(GIVEN PASSAGE)
------------------------
Abstract

The solution self-assembly of block copolymers with a π-conjugated, crystalline, core-forming block represents a facile strategy toward the preparation of semiconducting nanowires with potential for high-tech applications. In this study, two asymmetric block copolymers based on regioregular poly(3-hexylthiophene) (P3HT) and poly(methyl methacrylate) (PMMA), namely P3HT40-b-PMMA520 (6a) and P3HT40-b-PMMA1100 (6b) (block ratios = 1:13 and 1:27.5, respectively) were prepared via atom transfer radical polymerization (ATRP) from a P3HT macroinitiator. The solution self-assembly of the P3HT-b-PMMA block copolymers was subsequently studied under a variety of experimental conditions. Short, fiber-like micelles resulted when THF (common solvent for P3HT and PMMA) solutions of the block copolymer were dialyzed against ethyl acetate and n-butyl acetate (selective solvents for PMMA). The electronic properties of the fiber-like micelles obtained coupled with wide-angle X-ray scattering studies confirmed that the cores of the aggregates were crystalline and suggested that growth occurs via a crystallization-driven pathway. The average lengths of fiber-like micelles were shown to increase relative to those obtained from dialysis versus the PMMA selective solvent, when THF was slowly evaporated from mixtures containing n-butyl acetate and P3HT-b-PMMA unimers, thereby limiting the rate of P3HT aggregation. Furthermore, the formation of only relatively short (mainly under 200 nm, always <1 μm) fiber-like micelles in these studies, even when the ratio of THF/alkyl acetate was controlled carefully via dialysis or evaporation, indicated that homogeneous nucleation of P3HT-b-PMMA block copolymers is relatively facile. This behavior differs significantly from that detected for other block copolymers such as polyferrocenylsilane-based materials that undergo crystallization-driven self-assembly to form cylinders with lengths of up to 10 μm under analogous conditions.
------------------------
(PROVIDED MATERIAL)
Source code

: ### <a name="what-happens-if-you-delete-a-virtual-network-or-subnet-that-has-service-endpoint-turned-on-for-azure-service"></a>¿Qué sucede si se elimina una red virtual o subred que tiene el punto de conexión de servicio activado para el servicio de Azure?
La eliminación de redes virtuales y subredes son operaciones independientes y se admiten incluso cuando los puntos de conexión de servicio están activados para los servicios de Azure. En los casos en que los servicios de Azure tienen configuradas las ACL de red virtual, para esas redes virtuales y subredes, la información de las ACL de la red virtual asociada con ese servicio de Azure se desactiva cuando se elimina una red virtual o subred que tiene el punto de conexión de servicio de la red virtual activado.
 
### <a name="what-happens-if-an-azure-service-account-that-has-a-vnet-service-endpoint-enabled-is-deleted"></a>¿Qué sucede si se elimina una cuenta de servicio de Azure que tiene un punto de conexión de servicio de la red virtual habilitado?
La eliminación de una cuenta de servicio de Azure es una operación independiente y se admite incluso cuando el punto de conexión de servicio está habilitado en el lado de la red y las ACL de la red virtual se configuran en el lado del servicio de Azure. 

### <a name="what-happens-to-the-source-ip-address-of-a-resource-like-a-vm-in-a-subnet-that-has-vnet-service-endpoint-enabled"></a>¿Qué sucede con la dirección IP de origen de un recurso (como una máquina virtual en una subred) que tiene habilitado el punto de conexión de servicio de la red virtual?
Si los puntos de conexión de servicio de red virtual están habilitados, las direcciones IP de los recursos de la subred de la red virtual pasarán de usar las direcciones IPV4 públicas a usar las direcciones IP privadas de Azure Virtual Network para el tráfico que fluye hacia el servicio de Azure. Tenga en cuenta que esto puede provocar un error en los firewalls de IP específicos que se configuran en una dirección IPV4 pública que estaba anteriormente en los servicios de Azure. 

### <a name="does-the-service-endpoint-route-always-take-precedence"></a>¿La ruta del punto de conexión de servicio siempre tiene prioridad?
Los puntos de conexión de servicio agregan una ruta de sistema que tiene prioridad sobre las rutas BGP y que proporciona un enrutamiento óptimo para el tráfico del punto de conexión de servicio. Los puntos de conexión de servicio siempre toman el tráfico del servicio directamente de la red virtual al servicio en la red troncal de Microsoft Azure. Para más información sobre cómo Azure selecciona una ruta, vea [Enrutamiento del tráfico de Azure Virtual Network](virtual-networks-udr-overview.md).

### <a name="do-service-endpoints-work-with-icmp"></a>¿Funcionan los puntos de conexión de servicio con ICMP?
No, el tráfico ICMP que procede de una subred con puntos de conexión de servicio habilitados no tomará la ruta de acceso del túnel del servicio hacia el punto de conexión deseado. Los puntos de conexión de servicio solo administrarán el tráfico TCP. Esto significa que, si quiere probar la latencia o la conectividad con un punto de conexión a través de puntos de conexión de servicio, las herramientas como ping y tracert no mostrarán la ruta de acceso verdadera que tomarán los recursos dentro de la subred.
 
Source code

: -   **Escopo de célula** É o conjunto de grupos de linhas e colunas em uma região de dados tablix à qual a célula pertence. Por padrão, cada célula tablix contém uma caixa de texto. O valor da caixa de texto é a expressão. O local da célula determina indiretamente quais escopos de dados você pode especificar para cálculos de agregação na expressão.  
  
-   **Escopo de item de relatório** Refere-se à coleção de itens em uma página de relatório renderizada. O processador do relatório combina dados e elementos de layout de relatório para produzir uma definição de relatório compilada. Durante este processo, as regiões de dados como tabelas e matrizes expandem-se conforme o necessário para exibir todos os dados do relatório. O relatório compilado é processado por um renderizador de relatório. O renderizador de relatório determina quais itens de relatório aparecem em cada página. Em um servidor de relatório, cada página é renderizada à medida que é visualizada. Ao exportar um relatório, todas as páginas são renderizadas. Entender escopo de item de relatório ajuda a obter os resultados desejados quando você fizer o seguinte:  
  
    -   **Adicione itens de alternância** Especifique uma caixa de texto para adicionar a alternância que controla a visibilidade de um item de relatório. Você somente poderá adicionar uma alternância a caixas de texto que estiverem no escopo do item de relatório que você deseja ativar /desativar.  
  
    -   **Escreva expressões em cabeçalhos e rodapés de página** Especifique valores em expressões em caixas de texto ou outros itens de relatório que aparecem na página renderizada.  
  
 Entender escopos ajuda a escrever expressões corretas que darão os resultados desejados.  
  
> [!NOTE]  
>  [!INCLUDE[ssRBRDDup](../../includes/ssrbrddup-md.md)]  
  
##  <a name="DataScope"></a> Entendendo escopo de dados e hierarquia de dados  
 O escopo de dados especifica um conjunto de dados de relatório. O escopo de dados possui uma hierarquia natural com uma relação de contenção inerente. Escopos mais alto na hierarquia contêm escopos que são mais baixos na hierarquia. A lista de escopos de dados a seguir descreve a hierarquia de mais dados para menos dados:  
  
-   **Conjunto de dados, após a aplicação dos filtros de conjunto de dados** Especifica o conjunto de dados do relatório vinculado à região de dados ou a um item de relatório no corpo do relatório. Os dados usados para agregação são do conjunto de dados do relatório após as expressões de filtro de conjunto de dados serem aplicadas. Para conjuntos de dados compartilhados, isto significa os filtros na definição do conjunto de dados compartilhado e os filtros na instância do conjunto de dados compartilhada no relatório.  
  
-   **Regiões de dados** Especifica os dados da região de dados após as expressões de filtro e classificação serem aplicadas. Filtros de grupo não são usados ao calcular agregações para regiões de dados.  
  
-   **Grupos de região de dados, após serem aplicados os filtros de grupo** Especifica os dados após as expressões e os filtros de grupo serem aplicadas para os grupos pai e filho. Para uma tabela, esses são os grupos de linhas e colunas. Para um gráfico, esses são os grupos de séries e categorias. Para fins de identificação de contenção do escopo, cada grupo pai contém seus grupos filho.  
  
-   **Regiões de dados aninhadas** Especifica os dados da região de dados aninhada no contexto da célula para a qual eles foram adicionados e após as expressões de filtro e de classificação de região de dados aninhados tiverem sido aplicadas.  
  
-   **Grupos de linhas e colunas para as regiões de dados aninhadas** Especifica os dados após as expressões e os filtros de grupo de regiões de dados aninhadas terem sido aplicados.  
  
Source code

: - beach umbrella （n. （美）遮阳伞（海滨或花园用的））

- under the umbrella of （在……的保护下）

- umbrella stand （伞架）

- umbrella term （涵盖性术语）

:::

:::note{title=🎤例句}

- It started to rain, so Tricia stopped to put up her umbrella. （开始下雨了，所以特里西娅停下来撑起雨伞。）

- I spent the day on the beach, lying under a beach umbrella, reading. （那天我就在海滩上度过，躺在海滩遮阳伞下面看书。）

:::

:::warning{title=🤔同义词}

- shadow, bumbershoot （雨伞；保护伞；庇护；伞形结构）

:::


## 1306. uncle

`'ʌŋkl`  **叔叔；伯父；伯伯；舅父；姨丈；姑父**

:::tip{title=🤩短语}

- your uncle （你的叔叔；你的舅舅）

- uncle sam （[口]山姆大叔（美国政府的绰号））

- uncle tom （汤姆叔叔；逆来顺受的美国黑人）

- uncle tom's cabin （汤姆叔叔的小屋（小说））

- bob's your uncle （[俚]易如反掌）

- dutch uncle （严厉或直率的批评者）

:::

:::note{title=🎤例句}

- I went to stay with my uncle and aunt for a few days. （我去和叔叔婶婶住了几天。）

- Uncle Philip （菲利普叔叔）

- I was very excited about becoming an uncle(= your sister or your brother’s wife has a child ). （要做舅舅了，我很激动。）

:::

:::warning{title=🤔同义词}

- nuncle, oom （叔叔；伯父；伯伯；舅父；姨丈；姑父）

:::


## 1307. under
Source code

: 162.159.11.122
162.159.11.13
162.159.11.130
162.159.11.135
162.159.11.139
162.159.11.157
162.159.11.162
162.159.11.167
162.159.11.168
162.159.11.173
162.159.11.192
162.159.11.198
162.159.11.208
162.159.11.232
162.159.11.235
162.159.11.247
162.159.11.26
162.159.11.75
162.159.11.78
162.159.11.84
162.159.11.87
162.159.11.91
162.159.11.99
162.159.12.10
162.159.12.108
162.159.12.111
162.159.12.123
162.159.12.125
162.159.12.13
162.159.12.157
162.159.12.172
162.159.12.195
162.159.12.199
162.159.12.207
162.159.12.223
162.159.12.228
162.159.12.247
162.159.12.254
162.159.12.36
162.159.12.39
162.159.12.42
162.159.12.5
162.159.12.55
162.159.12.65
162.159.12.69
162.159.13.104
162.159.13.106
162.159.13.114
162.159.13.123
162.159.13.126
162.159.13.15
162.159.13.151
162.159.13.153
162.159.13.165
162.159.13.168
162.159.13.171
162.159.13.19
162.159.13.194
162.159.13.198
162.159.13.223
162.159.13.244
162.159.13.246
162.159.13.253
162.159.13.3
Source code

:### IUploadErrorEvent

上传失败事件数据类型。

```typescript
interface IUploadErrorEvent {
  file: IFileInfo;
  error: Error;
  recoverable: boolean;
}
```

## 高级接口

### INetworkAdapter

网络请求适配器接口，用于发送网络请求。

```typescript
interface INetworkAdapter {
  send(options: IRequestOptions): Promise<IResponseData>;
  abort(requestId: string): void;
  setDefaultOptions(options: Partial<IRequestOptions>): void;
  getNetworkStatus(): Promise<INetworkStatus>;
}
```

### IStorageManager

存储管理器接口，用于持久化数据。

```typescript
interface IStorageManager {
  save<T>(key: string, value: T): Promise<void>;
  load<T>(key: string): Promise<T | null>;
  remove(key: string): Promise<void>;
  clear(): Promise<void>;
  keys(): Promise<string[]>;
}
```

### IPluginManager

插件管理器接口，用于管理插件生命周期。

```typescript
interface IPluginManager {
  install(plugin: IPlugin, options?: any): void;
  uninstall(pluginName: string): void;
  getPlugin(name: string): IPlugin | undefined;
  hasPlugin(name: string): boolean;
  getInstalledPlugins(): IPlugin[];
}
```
------------------------
(TASK STATEMENT) Can you extract the entire abstract on P3HT-b-PMMA block copolymer self-assembly, word for word? The records come from a separate source.

(PROBLEM SOLUTION)
Abstract

The solution self-assembly of block copolymers with a π-conjugated, crystalline, core-forming block represents a facile strategy toward the preparation of semiconducting nanowires with potential for high-tech applications. In this study, two asymmetric block copolymers based on regioregular poly(3-hexylthiophene) (P3HT) and poly(methyl methacrylate) (PMMA), namely P3HT40-b-PMMA520 (6a) and P3HT40-b-PMMA1100 (6b) (block ratios = 1:13 and 1:27.5, respectively) were prepared via atom transfer radical polymerization (ATRP) from a P3HT macroinitiator. The solution self-assembly of the P3HT-b-PMMA block copolymers was subsequently studied under a variety of experimental conditions. Short, fiber-like micelles resulted when THF (common solvent for P3HT and PMMA) solutions of the block copolymer were dialyzed against ethyl acetate and n-butyl acetate (selective solvents for PMMA). The electronic properties of the fiber-like micelles obtained coupled with wide-angle X-ray scattering studies confirmed that the cores of the aggregates were crystalline and suggested that growth occurs via a crystallization-driven pathway. The average lengths of fiber-like micelles were shown to increase relative to those obtained from dialysis versus the PMMA selective solvent, when THF was slowly evaporated from mixtures containing n-butyl acetate and P3HT-b-PMMA unimers, thereby limiting the rate of P3HT aggregation. Furthermore, the formation of only relatively short (mainly under 200 nm, always <1 μm) fiber-like micelles in these studies, even when the ratio of THF/alkyl acetate was controlled carefully via dialysis or evaporation, indicated that homogeneous nucleation of P3HT-b-PMMA block copolymers is relatively facile. This behavior differs significantly from that detected for other block copolymers such as polyferrocenylsilane-based materials that undergo crystallization-driven self-assembly to form cylinders with lengths of up to 10 μm under analogous conditions.